Seveneves: A Novel

A curtain twitched up in a window of the lodge, and Doob looked to see Amelia, arms crossed, elbows on the windowsill, looking down at him from the room they had shared the last three nights. She had stayed inside so that she could watch it on the TV in the room, let him know how it had looked on video, how the commentators and pundits had framed it.

 

It was Thanksgiving week. School was out. She’d flown up to Eugene on Wednesday, rented a car, and driven here to be with him.

 

The staff at the lodge, still unaware of what was about to happen, had served the traditional turkey dinner on Thursday afternoon. The scientists, politicians, and military who had come here from all over the world to contemplate the end of days had tried to see the humor in the holiday. In a way, though, Doob actually was thankful. He was thankful that Amelia had come up to spend time with him. He was thankful that she had shown up in his life at exactly the moment when he most needed to have someone around.

 

On Day 7, when he had met Amelia and fallen for her in the same instant, he’d felt foolish. He’d wondered what was going on in his brain for it to react so. But she’d let him know, in the correct, even steely manner of an elementary school teacher, that the interest was reciprocated. The school where she taught was less than a mile from the Caltech campus and so they would get together for quick early dinners before she went home to grade papers and he went back to his office to check and recheck his calculations about the exponential, the White Sky. The split between the joy of new love and the growing awareness of what was going to happen was almost too wide for his mind to address. He would wake up every morning and enjoy those first few moments of consciousness before his mind swung uncontrollably to one topic or the other.

 

After he had come back from Camp David and the teleconference where he’d explained matters to the crew of the International Space Station, she had asked him what was troubling him, and he had told her. That night was the first time they had slept together. But they slept together four times before he found himself able to have sex. It wasn’t so much the dread of the catastrophe that got in the way. Disasters could be sexy. He’d had some of the best sex of his life while on the road to attend loved ones’ funerals. What weighed him down and left him impotent was the stress and distraction of having to communicate what he knew to one person at a time.

 

Problem solved.
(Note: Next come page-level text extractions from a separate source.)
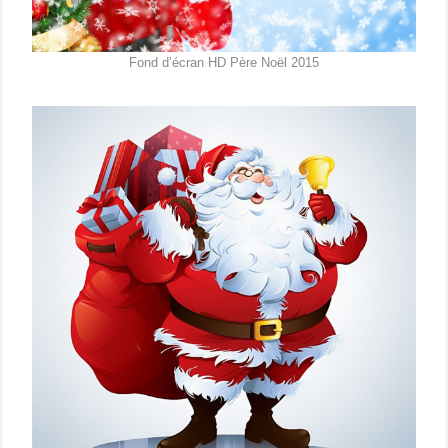
Fond d’écran HD Père Noël 2015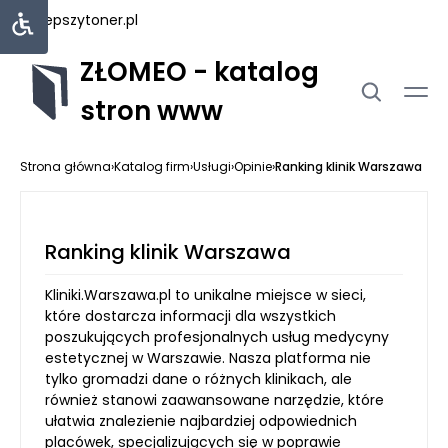
najlepszytoner.pl
ZŁOMEO - katalog
stron www
Strona główna
›
Katalog firm
›
Usługi
›
Opinie
›
Ranking klinik Warszawa
Ranking klinik Warszawa
Kliniki.Warszawa.pl to unikalne miejsce w sieci,
które dostarcza informacji dla wszystkich
poszukujących profesjonalnych usług medycyny
estetycznej w Warszawie. Nasza platforma nie
tylko gromadzi dane o różnych klinikach, ale
również stanowi zaawansowane narzędzie, które
ułatwia znalezienie najbardziej odpowiednich
placówek, specjalizujących się w poprawie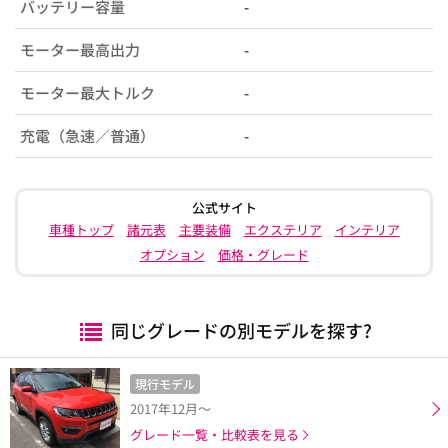
バッテリー容量
-
モーター最高出力
-
モーター最大トルク
-
充電（急速／普通）
-
公式サイト
車種トップ
諸元表
主要装備
エクステリア
インテリア
オプション
価格・グレード
同じグレードの別モデルを探す?
現行モデル
2017年12月～
グレード一覧・比較表を見る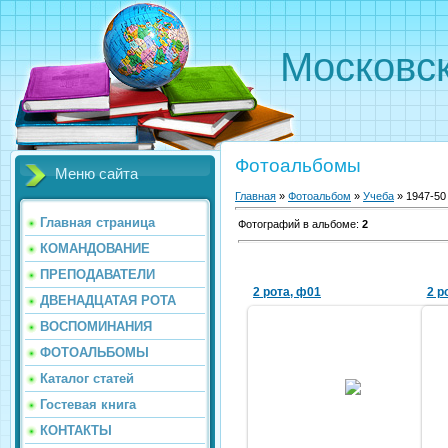
Московс
Фотоальбомы
Меню сайта
Главная
»
Фотоальбом
»
Учеба
» 1947-50
Главная страница
Фотографий в альбоме
:
2
КОМАНДОВАНИЕ
ПРЕПОДАВАТЕЛИ
2 рота, ф01
2 р
ДВЕНАДЦАТАЯ РОТА
ВОСПОМИНАНИЯ
10.06.2014
ФОТОАЛЬБОМЫ
На занятиях
С
Слева направо: 1 ряд: А.А.
Каталог статей
Казанцев, М. Трунцев, майор ?,
Качанов, М. Мартынов, Ю.А.
Гостевая книга
Прокопенко; <...
КОНТАКТЫ
2051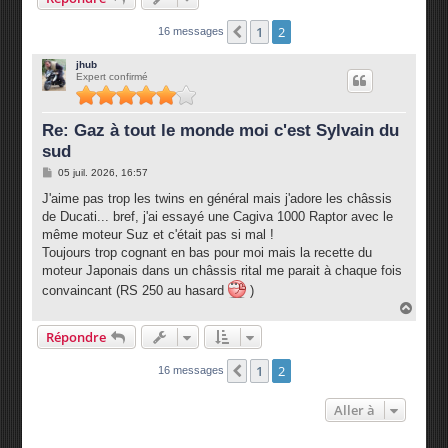
1
2
Précédente
16 messages
jhub
Expert confirmé
Re: Gaz à tout le monde moi c'est Sylvain du
sud
M
05 juil. 2026, 16:57
e
s
J'aime pas trop les twins en général mais j'adore les châssis
s
de Ducati... bref, j'ai essayé une Cagiva 1000 Raptor avec le
a
g
même moteur Suz et c'était pas si mal !
e
Toujours trop cognant en bas pour moi mais la recette du
moteur Japonais dans un châssis rital me parait à chaque fois
convaincant (RS 250 au hasard
)
H
a
Répondre
u
t
1
2
Précédente
16 messages
Aller à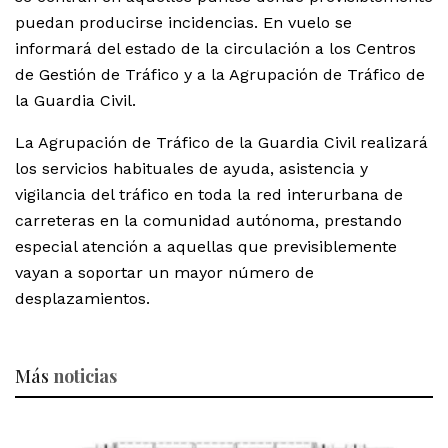
puedan producirse incidencias. En vuelo se
informará del estado de la circulación a los Centros
de Gestión de Tráfico y a la Agrupación de Tráfico de
la Guardia Civil.
La Agrupación de Tráfico de la Guardia Civil realizará
los servicios habituales de ayuda, asistencia y
vigilancia del tráfico en toda la red interurbana de
carreteras en la comunidad autónoma, prestando
especial atención a aquellas que previsiblemente
vayan a soportar un mayor número de
desplazamientos.
Más
noticias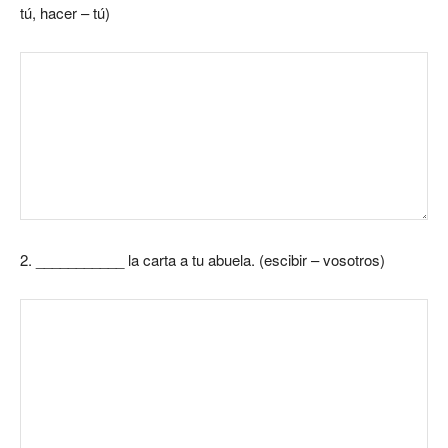
tú, hacer – tú)
2.
___________ la carta a tu abuela. (escibir – vosotros)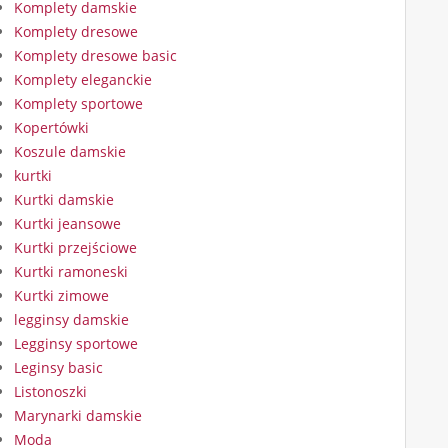
Komplety damskie
Komplety dresowe
Komplety dresowe basic
Komplety eleganckie
Komplety sportowe
Kopertówki
Koszule damskie
kurtki
Kurtki damskie
Kurtki jeansowe
Kurtki przejściowe
Kurtki ramoneski
Kurtki zimowe
legginsy damskie
Legginsy sportowe
Leginsy basic
Listonoszki
Marynarki damskie
Moda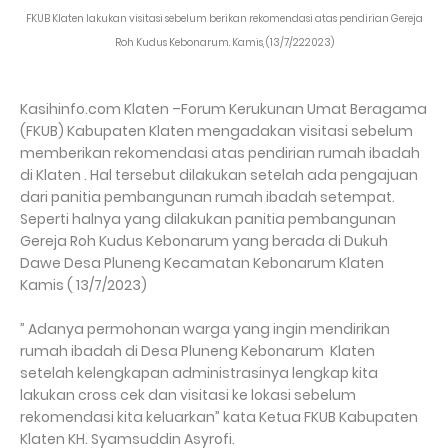
FKUB Klaten lakukan visitasi sebelum berikan rekomendasi atas pendirian Gereja
Roh Kudus Kebonarum. Kamis, (13/7/222023)
Kasihinfo.com Klaten –Forum Kerukunan Umat Beragama
(FKUB) Kabupaten Klaten mengadakan visitasi sebelum
memberikan rekomendasi atas pendirian rumah ibadah
di Klaten . Hal tersebut dilakukan setelah ada pengajuan
dari panitia pembangunan rumah ibadah setempat.
Seperti halnya yang dilakukan panitia pembangunan
Gereja Roh Kudus Kebonarum yang berada di Dukuh
Dawe Desa Pluneng Kecamatan Kebonarum Klaten
Kamis ( 13/7/2023)
” Adanya permohonan warga yang ingin mendirikan
rumah ibadah di Desa Pluneng Kebonarum Klaten
setelah kelengkapan administrasinya lengkap kita
lakukan cross cek dan visitasi ke lokasi sebelum
rekomendasi kita keluarkan” kata Ketua FKUB Kabupaten
Klaten KH. Syamsuddin Asyrofi.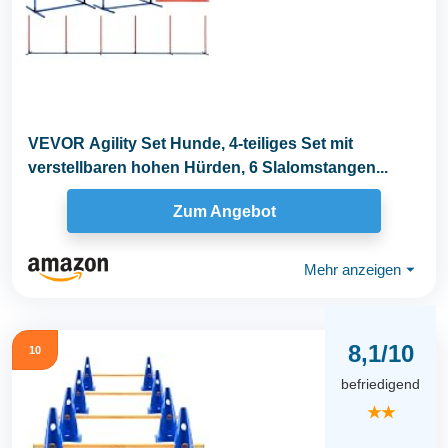
VEVOR Agility Set Hunde, 4-teiliges Set mit
verstellbaren hohen Hürden, 6 Slalomstangen...
Zum Angebot
Mehr anzeigen
⏷
8,1/10
10
befriedigend
★★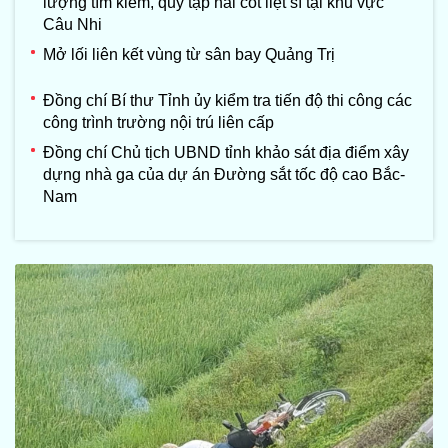
lượng tìm kiếm, quy tập hài cốt liệt sĩ tại khu vực
Câu Nhi
Mở lối liên kết vùng từ sân bay Quảng Trị
Đồng chí Bí thư Tỉnh ủy kiểm tra tiến độ thi công các
công trình trường nội trú liên cấp
Đồng chí Chủ tịch UBND tỉnh khảo sát địa điểm xây
dựng nhà ga của dự án Đường sắt tốc độ cao Bắc-
Nam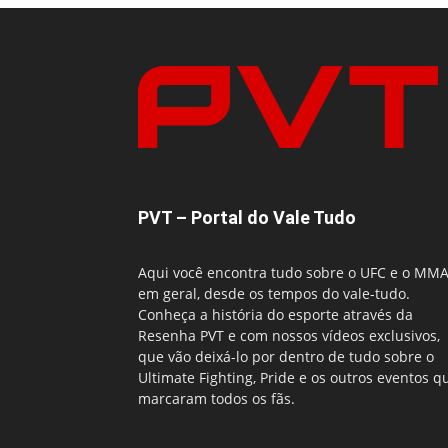
PVT – Portal do Vale Tudo
Aqui você encontra tudo sobre o UFC e o MM
em geral, desde os tempos do vale-tudo.
Conheça a história do esporte através da
Resenha PVT e com nossos vídeos exclusivos,
que vão deixá-lo por dentro de tudo sobre o
Ultimate Fighting, Pride e os outros eventos q
marcaram todos os fãs.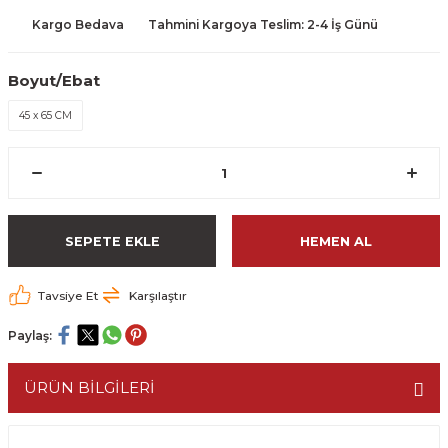
Kargo Bedava
Tahmini Kargoya Teslim: 2-4 İş Günü
Boyut/Ebat
45 x 65 CM
SEPETE EKLE
HEMEN AL
Tavsiye Et
Karşılaştır
Paylaş:
ÜRÜN BİLGİLERİ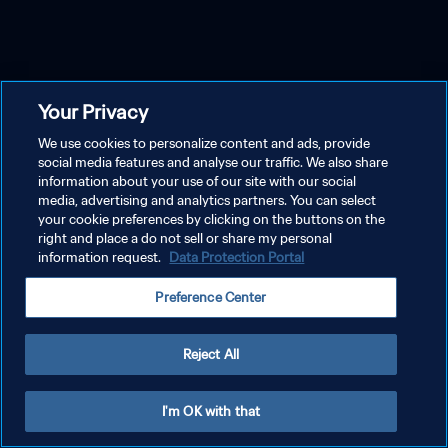
Your Privacy
We use cookies to personalize content and ads, provide
social media features and analyse our traffic. We also share
information about your use of our site with our social
media, advertising and analytics partners. You can select
your cookie preferences by clicking on the buttons on the
right and place a do not sell or share my personal
information request.
Data Protection Portal
Preference Center
Reject All
I'm OK with that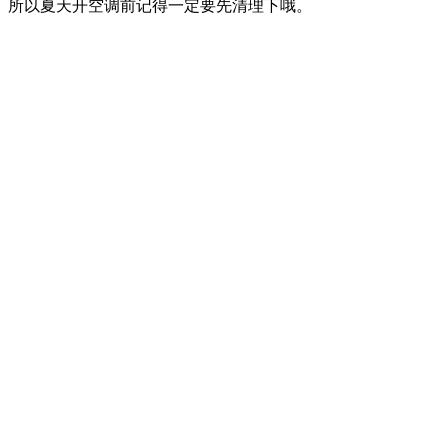
。所以夏天开空调前记得一定要先清理下哦。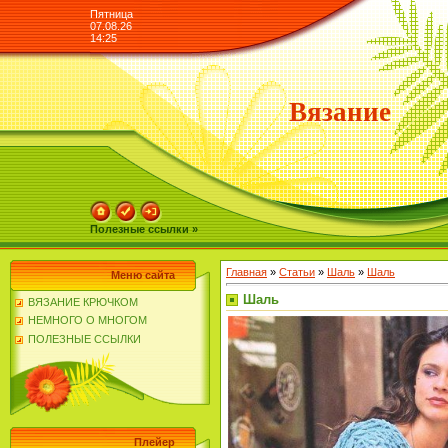
Пятница
07.08.26
14:25
Вязание
Полезные ссылки »
Главная
»
Статьи
»
Шаль
»
Шаль
Меню сайта
Шаль
ВЯЗАНИЕ КРЮЧКОМ
НЕМНОГО О МНОГОМ
ПОЛЕЗНЫЕ ССЫЛКИ
Плейер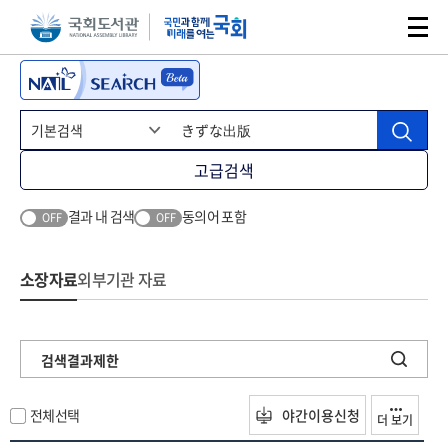
본문 바로가기
주메뉴 바로가기
고급검색
결과 내 검색
동의어 포함
OFF
OFF
소장자료
외부기관 자료
검색결과제한
전체선택
야간이용신청
더 보기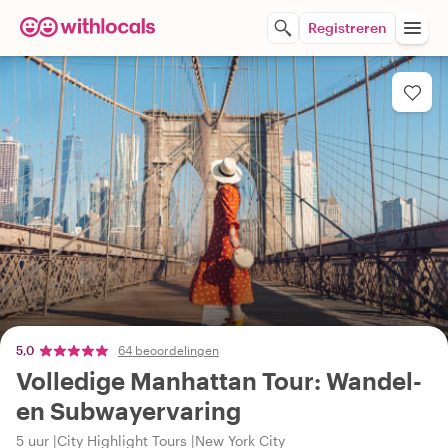
Registreren
5,0
64 beoordelingen
Volledige Manhattan Tour: Wandel-
en Subwayervaring
5 uur
City Highlight Tours
New York City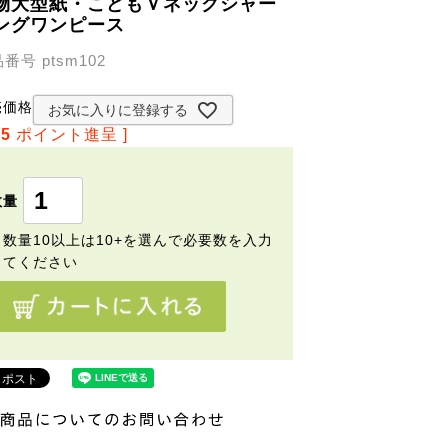
物大型紙・こどもＶネックシャー
ングワンピース
品番号
ptsm102
¥
825
税込
売価格
お気に入りに登録する
15
ポイント進呈 ]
Everyone knew now.

 

Clarence wound up his announcement with some inspiring talk about how the young men and women who ascended to the safety of the Cloud Ark would build a new civilization in space and populate it with the genetic legacy of all mankind. Frozen sperm, eggs, and embryos would be sent up there too, so that even those who were left behind to die on the Earth’s surface could enjoy some hope that their offspring would one day grow to maturity in orbiting space colonies, and commune with their departed ancestors through digitally preserved letters, photographs, and videos. To Doob, this part of the talk seemed tacked on, something put in there just to hold out a glimmer of hope. But he knew that it was, in a way, the most important thing that any of the speakers would say today. The rest of the message had been stunningly grim, too shocking for most people to take in. The news anchors covering the announcement had been sworn to secrecy and briefed on it yesterday, just to give them some time to recover emotionally in the hope that they could hold it together on air. The announcement had to conclude with some straw for people to grasp at. This kindly, ancient Cambridge professor, hollowed out by cancer, speaking in the cadences of the King James Bible about the new world in the heavens that would be populated by the children of the dead, venerating their ancestors’ JPEGs and GIFs, was the closest thing to an uplifting message that anyone was going to see today. He had to sell it, and he did. And Doob and all the other scientists who were now running the Cloud Ark program, along with the world’s military and politicians and business leaders, had to follow through.

 

Moira Crewe, Clarence’s postdoc, and Mary Bulinski each got a hand under one of Clarence’s arms and helped him down the steps to the rim of the crater, where a few shell-shocked journalists had gathered to ask questions. For the most part, though, the place was dead quiet. None of the usual post-news-conference hubbub. Most of the networks had cut back directly to their headquarters.